Wisconsin and Michigan have wolves because young born in Minnesota have migrated east to start
their own packs. Callahan says how Minnesota manages its wolves will affect wolf numbers in the
Midwest. And she isn’t crazy about Minnesota’s current wolf management plan, which has different
rules for different parts of the state.


“Now, there’s a boundary; there’s a boundary called a wolf zone, and there’s a boundary that’s
called the ag zone. And nobody likes it. We went backward.”


In Northeastern Minnesota, where the majority of wolves are, landowners can only kill wolves
if they can demonstrate an immediate threat to pets or livestock. In the rest of the state, where
there is more agriculture and more people, the rules are more lenient. On their own property,
landowners can kill any wolf they feel is a danger, without having to prove anything to the state.

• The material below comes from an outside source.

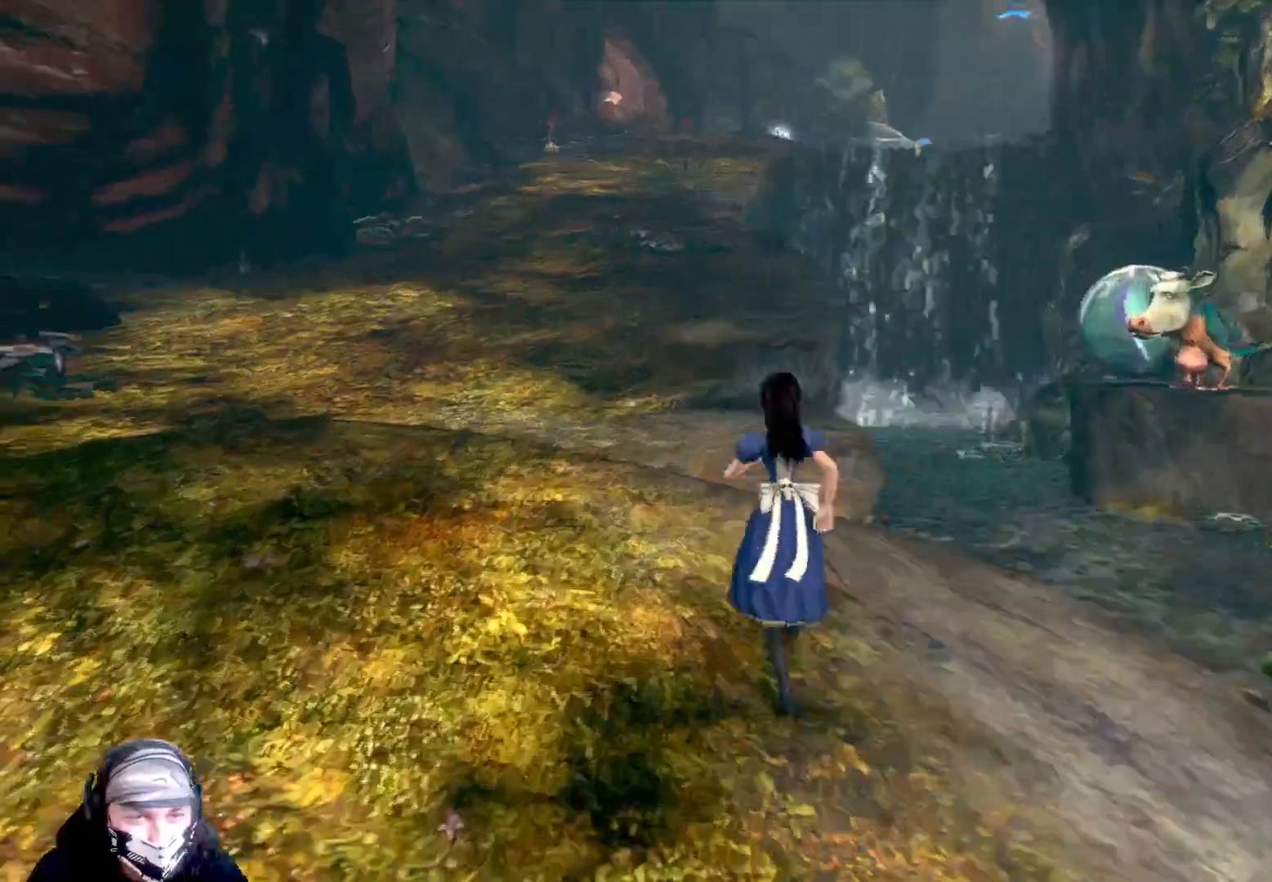
{"buttons": [], "left_stick": "center", "right_stick": "right", "events": [[333, "right_stick", "right"], [500, "left_stick", "center"]]}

The Sierra Club is opposed to taking the wolf off the Endangered Species list, largely because
of Minnesota’s management plan. Ginny Yinling is the chair of the Wolf Task Force of the Sierra
Club in Minnesota.


“They’ve pretty much given carte blanche to landowners, or their agents, to kill wolves
pretty much at any time in the southern and western two thirds of the state; they don’t even
have to have an excuse, if a wolf’s on their property they can kill it. Instead of this being
what should have been a victory in terms of wolf recovery and the success of the Endangered
Species Act, instead we’re afraid it’s going to turn into something of a disaster.”


Yinling is also concerned with the protection of wolf habitat, such as den sites, rendezvous
sites, and migration corridors.


“The current management plan protects none of those areas; it leaves it entirely up to the
discretion of the land managers.”


But wildlife managers say these are not critical for a large wolf population
like Minnesota’s. Mike DonCarlos is the wildlife program manager for the Minnesota
Department of Natural Resources.


“As you look at the range of species that are threatened by habitat change, ironically the wolf
in Minnesota is not one of them. As long as there’s a prey base that continues, wolves should
do just fine. The key is mortality rates and availability of food.”


In Wisconsin and Michigan, where there are fewer wolves, state laws will continue to protect
wolf habitat. Peggy Callahan says she has faith that the wolves will be fine, even if the
Minnesota state plan is not perfect. But at the Sierra Club, Ginny Yinling says they have
plans to challenge wolf delisting in court.


For the Great Lakes Radio Consortium, I’m Katherine Glover.